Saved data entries
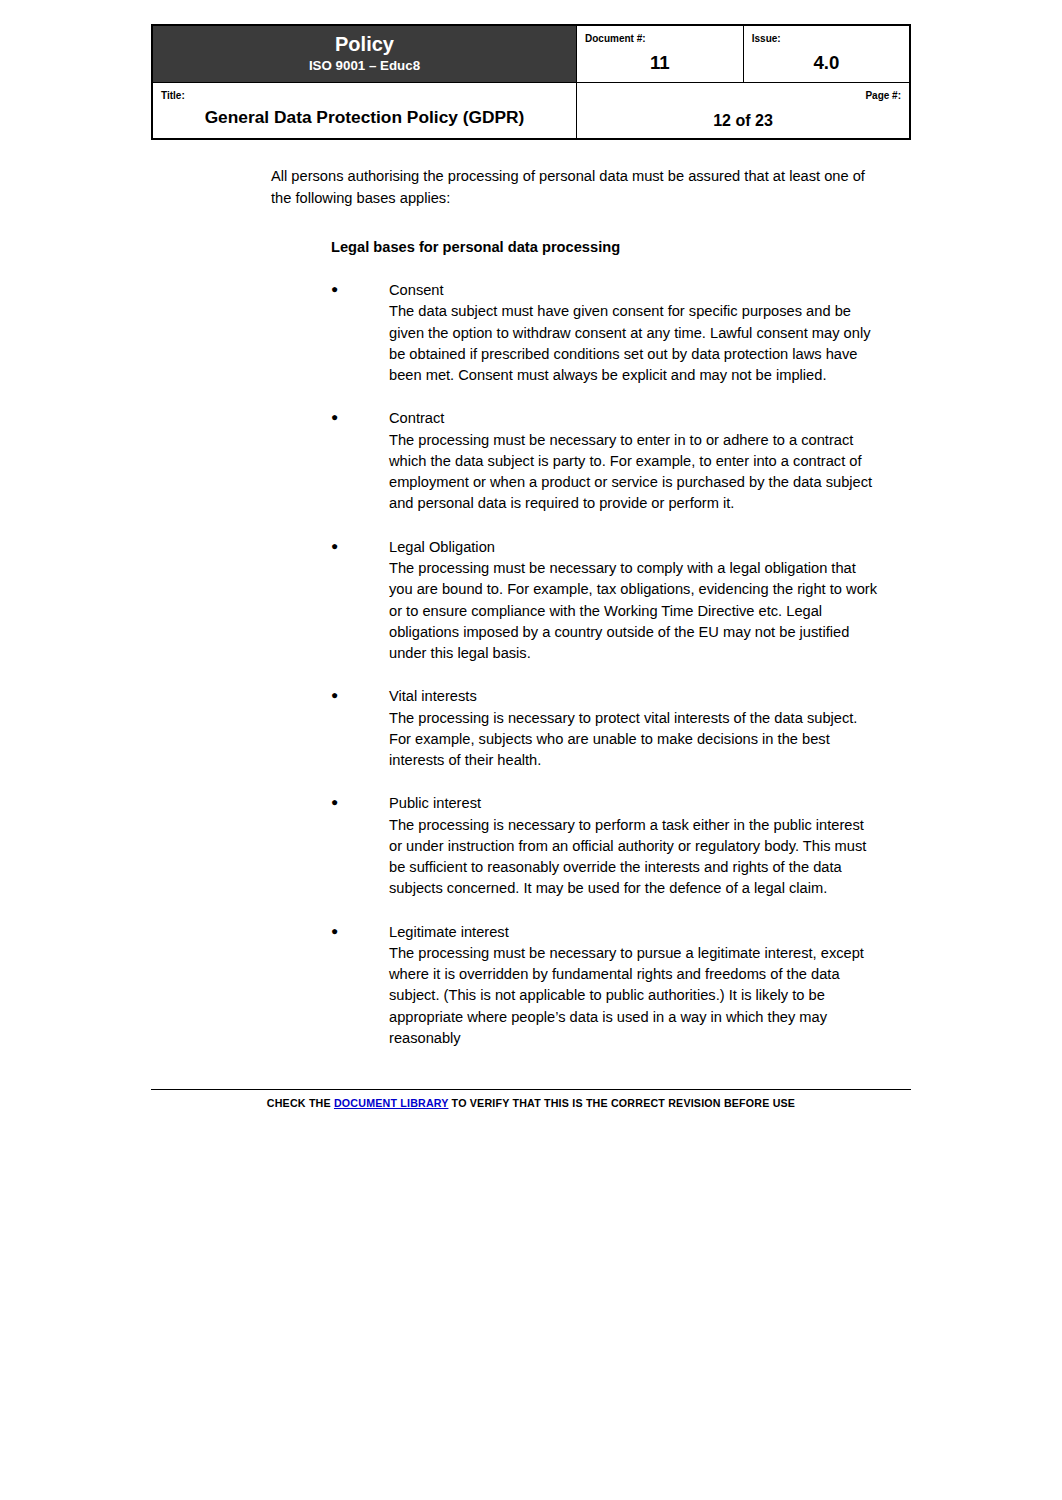| Policy ISO 9001 – Educ8 | Document #: 11 | Issue: 4.0 |
| Title: General Data Protection Policy (GDPR) | Page #: 12 of 23 |
All persons authorising the processing of personal data must be assured that at least one of the following bases applies:
Legal bases for personal data processing
Consent The data subject must have given consent for specific purposes and be given the option to withdraw consent at any time. Lawful consent may only be obtained if prescribed conditions set out by data protection laws have been met. Consent must always be explicit and may not be implied.
Contract The processing must be necessary to enter in to or adhere to a contract which the data subject is party to. For example, to enter into a contract of employment or when a product or service is purchased by the data subject and personal data is required to provide or perform it.
Legal Obligation The processing must be necessary to comply with a legal obligation that you are bound to. For example, tax obligations, evidencing the right to work or to ensure compliance with the Working Time Directive etc. Legal obligations imposed by a country outside of the EU may not be justified under this legal basis.
Vital interests The processing is necessary to protect vital interests of the data subject. For example, subjects who are unable to make decisions in the best interests of their health.
Public interest The processing is necessary to perform a task either in the public interest or under instruction from an official authority or regulatory body. This must be sufficient to reasonably override the interests and rights of the data subjects concerned. It may be used for the defence of a legal claim.
Legitimate interest The processing must be necessary to pursue a legitimate interest, except where it is overridden by fundamental rights and freedoms of the data subject. (This is not applicable to public authorities.) It is likely to be appropriate where people’s data is used in a way in which they may reasonably
CHECK THE DOCUMENT LIBRARY TO VERIFY THAT THIS IS THE CORRECT REVISION BEFORE USE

- _Exercise instructions_
Filter the lines above so that only those with the string "bases" remain, then copy them.

- _Answer below_
All persons authorising the processing of personal data must be assured that at least one of the following bases applies:
Legal bases for personal data processing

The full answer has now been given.